Task brief -
The entries below must be transcribed exactly. Leave nothing out.

─── Source material

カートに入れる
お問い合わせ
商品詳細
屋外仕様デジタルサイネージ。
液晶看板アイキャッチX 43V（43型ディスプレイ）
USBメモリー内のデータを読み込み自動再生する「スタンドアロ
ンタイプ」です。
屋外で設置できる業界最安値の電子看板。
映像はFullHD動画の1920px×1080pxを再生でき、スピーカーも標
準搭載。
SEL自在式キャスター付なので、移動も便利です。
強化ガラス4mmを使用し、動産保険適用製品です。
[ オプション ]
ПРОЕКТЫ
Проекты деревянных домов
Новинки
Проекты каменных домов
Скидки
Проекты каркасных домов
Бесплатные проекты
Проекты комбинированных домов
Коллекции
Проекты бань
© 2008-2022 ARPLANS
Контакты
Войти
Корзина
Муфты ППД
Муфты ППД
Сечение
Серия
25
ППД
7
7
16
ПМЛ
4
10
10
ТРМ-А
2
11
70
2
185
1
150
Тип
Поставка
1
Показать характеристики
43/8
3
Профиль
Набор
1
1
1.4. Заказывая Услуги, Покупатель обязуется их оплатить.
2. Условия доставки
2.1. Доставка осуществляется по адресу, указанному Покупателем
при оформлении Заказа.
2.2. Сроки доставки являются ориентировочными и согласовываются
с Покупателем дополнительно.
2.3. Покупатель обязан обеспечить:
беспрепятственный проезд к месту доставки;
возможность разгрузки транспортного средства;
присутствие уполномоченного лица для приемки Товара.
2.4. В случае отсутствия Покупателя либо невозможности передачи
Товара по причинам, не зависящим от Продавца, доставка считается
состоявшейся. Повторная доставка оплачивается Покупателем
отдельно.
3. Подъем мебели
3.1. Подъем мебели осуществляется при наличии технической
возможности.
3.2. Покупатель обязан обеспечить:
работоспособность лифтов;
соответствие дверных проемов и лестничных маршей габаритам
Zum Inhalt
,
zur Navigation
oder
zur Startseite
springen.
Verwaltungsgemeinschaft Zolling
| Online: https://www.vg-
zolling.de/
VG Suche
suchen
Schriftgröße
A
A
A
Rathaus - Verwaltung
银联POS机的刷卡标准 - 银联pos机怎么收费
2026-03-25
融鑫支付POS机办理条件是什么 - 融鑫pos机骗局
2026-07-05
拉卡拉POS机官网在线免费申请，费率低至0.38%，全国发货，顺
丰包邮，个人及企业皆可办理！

──────

Answer box -
カートに入れる
お問い合わせ
商品詳細
屋外仕様デジタルサイネージ。
液晶看板アイキャッチX 43V（43型ディスプレイ）
USBメモリー内のデータを読み込み自動再生する「スタンドアロ
ンタイプ」です。
屋外で設置できる業界最安値の電子看板。
映像はFullHD動画の1920px×1080pxを再生でき、スピーカーも標
準搭載。
SEL自在式キャスター付なので、移動も便利です。
強化ガラス4mmを使用し、動産保険適用製品です。
[ オプション ]
ПРОЕКТЫ
Проекты деревянных домов
Новинки
Проекты каменных домов
Скидки
Проекты каркасных домов
Бесплатные проекты
Проекты комбинированных домов
Коллекции
Проекты бань
© 2008-2022 ARPLANS
Контакты
Войти
Корзина
Муфты ППД
Муфты ППД
Сечение
Серия
25
ППД
7
7
16
ПМЛ
4
10
10
ТРМ-А
2
11
70
2
185
1
150
Тип
Поставка
1
Показать характеристики
43/8
3
Профиль
Набор
1
1
1.4. Заказывая Услуги, Покупатель обязуется их оплатить.
2. Условия доставки
2.1. Доставка осуществляется по адресу, указанному Покупателем
при оформлении Заказа.
2.2. Сроки доставки являются ориентировочными и согласовываются
с Покупателем дополнительно.
2.3. Покупатель обязан обеспечить:
беспрепятственный проезд к месту доставки;
возможность разгрузки транспортного средства;
присутствие уполномоченного лица для приемки Товара.
2.4. В случае отсутствия Покупателя либо невозможности передачи
Товара по причинам, не зависящим от Продавца, доставка считается
состоявшейся. Повторная доставка оплачивается Покупателем
отдельно.
3. Подъем мебели
3.1. Подъем мебели осуществляется при наличии технической
возможности.
3.2. Покупатель обязан обеспечить:
работоспособность лифтов;
соответствие дверных проемов и лестничных маршей габаритам
Zum Inhalt
,
zur Navigation
oder
zur Startseite
springen.
Verwaltungsgemeinschaft Zolling
| Online: https://www.vg-
zolling.de/
VG Suche
suchen
Schriftgröße
A
A
A
Rathaus - Verwaltung
银联POS机的刷卡标准 - 银联pos机怎么收费
2026-03-25
融鑫支付POS机办理条件是什么 - 融鑫pos机骗局
2026-07-05
拉卡拉POS机官网在线免费申请，费率低至0.38%，全国发货，顺
丰包邮，个人及企业皆可办理！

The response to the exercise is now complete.